(Records contained in a dataset)
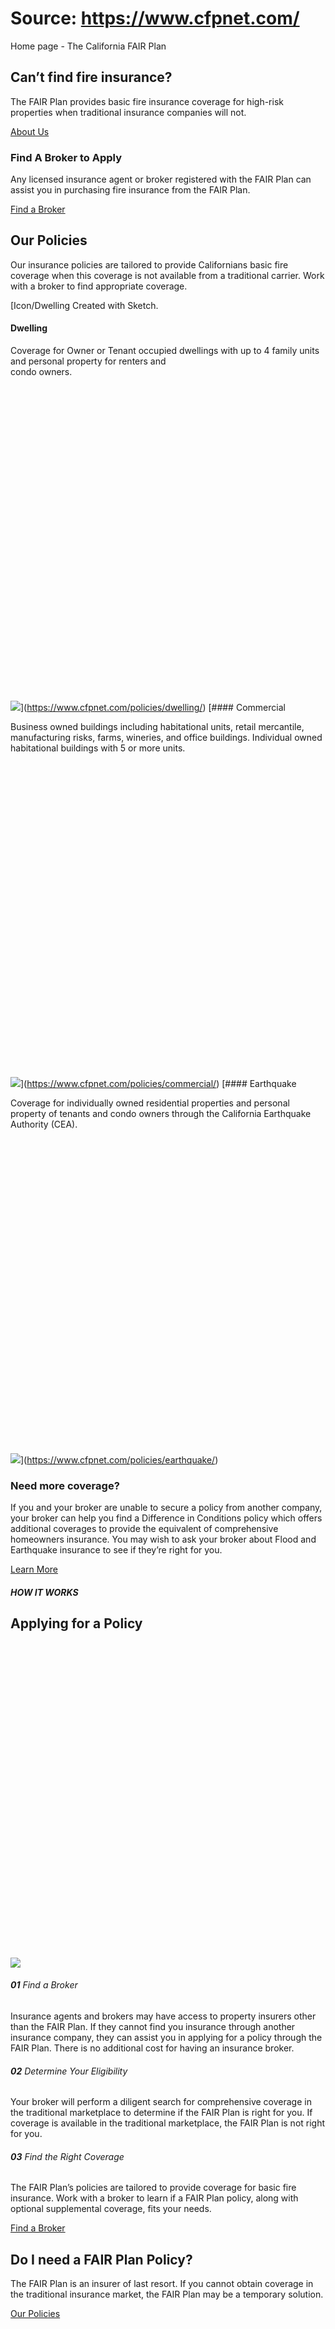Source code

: # Source: https://www.cfpnet.com/

Home page - The California FAIR Plan

## Can’t find fire insurance?

The FAIR Plan provides basic fire insurance coverage for high-risk properties when traditional insurance companies will not.

[About Us](https://www.cfpnet.com/about-fair-plan/)

### Find A Broker to Apply

Any licensed insurance agent or broker registered with the FAIR Plan can assist you in purchasing fire insurance from the FAIR Plan.

[Find a Broker](https://interactive.web.insurance.ca.gov/apex_extprd/f?p=400:50)

## Our Policies

Our insurance policies are tailored to provide Californians basic fire coverage when this coverage is not available from a traditional carrier. Work with a broker to find appropriate coverage.

[Icon/Dwelling
Created with Sketch.

 

#### Dwelling

Coverage for Owner or Tenant occupied dwellings with up to 4 family units and personal property for renters and  
condo owners.

![](data:image/svg+xml,%3Csvg%20xmlns='http://www.w3.org/2000/svg'%20viewBox='0%200%201%201'%3E%3C/svg%3E)![](https://www.cfpnet.com/wp-content/themes/california-fair-plan/assets/images/chevron-right.png)](https://www.cfpnet.com/policies/dwelling/)
[#### Commercial

Business owned buildings including habitational units, retail mercantile, manufacturing risks, farms, wineries, and office buildings. Individual owned habitational buildings with 5 or more units.

![](data:image/svg+xml,%3Csvg%20xmlns='http://www.w3.org/2000/svg'%20viewBox='0%200%201%201'%3E%3C/svg%3E)![](https://www.cfpnet.com/wp-content/themes/california-fair-plan/assets/images/chevron-right.png)](https://www.cfpnet.com/policies/commercial/)
[#### Earthquake

Coverage for individually owned residential properties and personal property of tenants and condo owners through the California Earthquake Authority (CEA).

![](data:image/svg+xml,%3Csvg%20xmlns='http://www.w3.org/2000/svg'%20viewBox='0%200%201%201'%3E%3C/svg%3E)![](https://www.cfpnet.com/wp-content/themes/california-fair-plan/assets/images/chevron-right.png)](https://www.cfpnet.com/policies/earthquake/)

### Need more coverage?

If you and your broker are unable to secure a policy from another company, your broker can help you find a Difference in Conditions policy which offers additional coverages to provide the equivalent of comprehensive homeowners insurance. You may wish to ask your broker about Flood and Earthquake insurance to see if they’re right for you.

[Learn More](https://www.cfpnet.com/difference-in-conditions-dic/)

##### HOW IT WORKS

## Applying for a Policy

![](data:image/svg+xml,%3Csvg%20xmlns='http://www.w3.org/2000/svg'%20viewBox='0%200%201%201'%3E%3C/svg%3E)![](https://www.cfpnet.com/wp-content/uploads/2021/04/iStock-1188261463.jpg)

###### **01** Find a Broker

Insurance agents and brokers may have access to property insurers other than the FAIR Plan. If they cannot find you insurance through another insurance company, they can assist you in applying for a policy through the FAIR Plan. There is no additional cost for having an insurance broker.

###### **02** Determine Your Eligibility

Your broker will perform a diligent search for comprehensive coverage in the traditional marketplace to determine if the FAIR Plan is right for you. If coverage is available in the traditional marketplace, the FAIR Plan is not right for you.

###### **03** Find the Right Coverage

The FAIR Plan’s policies are tailored to provide coverage for basic fire insurance. Work with a broker to learn if a FAIR Plan policy, along with optional supplemental coverage, fits your needs.

[Find a Broker](https://interactive.web.insurance.ca.gov/apex_extprd/f?p=400:50)

## Do I need a FAIR Plan Policy?

The FAIR Plan is an insurer of last resort. If you cannot obtain coverage in the traditional insurance market, the FAIR Plan may be a temporary solution.

[Our Policies](https://www.cfpnet.com/policies/)

![](data:image/svg+xml,%3Csvg%20xmlns='http://www.w3.org/2000/svg'%20viewBox='0%200%201%201'%3E%3C/svg%3E)![](https://www.cfpnet.com/wp-content/uploads/2021/03/e1bc8984b12f26da5f965397b3466b0fac5a88a8.png)

![](data:image/svg+xml,%3Csvg%20xmlns='http://www.w3.org/2000/svg'%20viewBox='0%200%201%201'%3E%3C/svg%3E)![](https://www.cfpnet.com/wp-content/uploads/2021/05/iStock-172191521-1-e1620049185959.jpg)

## What is the FAIR Plan?

The FAIR Plan was established so that all California property owners have access to basic fire insurance when access to coverage in the traditional market is not available through no fault of the property owner.

[About Us](https://www.cfpnet.com/about-fair-plan/)

[![web analytics](https://c.statcounter.com/10981957/0/3607f164/0/)](https://statcounter.com/ "web analytics")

- [TASK DETAILS] From the entries above, return exactly the line containing "[Icon/Dwelling", the line containing "###### **02** Determine Your Eligibility", and all lines between, and nothing else.

- [REPLY]
[Icon/Dwelling
Created with Sketch.

 

#### Dwelling

Coverage for Owner or Tenant occupied dwellings with up to 4 family units and personal property for renters and  
condo owners.

![](data:image/svg+xml,%3Csvg%20xmlns='http://www.w3.org/2000/svg'%20viewBox='0%200%201%201'%3E%3C/svg%3E)![](https://www.cfpnet.com/wp-content/themes/california-fair-plan/assets/images/chevron-right.png)](https://www.cfpnet.com/policies/dwelling/)
[#### Commercial

Business owned buildings including habitational units, retail mercantile, manufacturing risks, farms, wineries, and office buildings. Individual owned habitational buildings with 5 or more units.

![](data:image/svg+xml,%3Csvg%20xmlns='http://www.w3.org/2000/svg'%20viewBox='0%200%201%201'%3E%3C/svg%3E)![](https://www.cfpnet.com/wp-content/themes/california-fair-plan/assets/images/chevron-right.png)](https://www.cfpnet.com/policies/commercial/)
[#### Earthquake

Coverage for individually owned residential properties and personal property of tenants and condo owners through the California Earthquake Authority (CEA).

![](data:image/svg+xml,%3Csvg%20xmlns='http://www.w3.org/2000/svg'%20viewBox='0%200%201%201'%3E%3C/svg%3E)![](https://www.cfpnet.com/wp-content/themes/california-fair-plan/assets/images/chevron-right.png)](https://www.cfpnet.com/policies/earthquake/)

### Need more coverage?

If you and your broker are unable to secure a policy from another company, your broker can help you find a Difference in Conditions policy which offers additional coverages to provide the equivalent of comprehensive homeowners insurance. You may wish to ask your broker about Flood and Earthquake insurance to see if they’re right for you.

[Learn More](https://www.cfpnet.com/difference-in-conditions-dic/)

##### HOW IT WORKS

## Applying for a Policy

![](data:image/svg+xml,%3Csvg%20xmlns='http://www.w3.org/2000/svg'%20viewBox='0%200%201%201'%3E%3C/svg%3E)![](https://www.cfpnet.com/wp-content/uploads/2021/04/iStock-1188261463.jpg)

###### **01** Find a Broker

Insurance agents and brokers may have access to property insurers other than the FAIR Plan. If they cannot find you insurance through another insurance company, they can assist you in applying for a policy through the FAIR Plan. There is no additional cost for having an insurance broker.

###### **02** Determine Your Eligibility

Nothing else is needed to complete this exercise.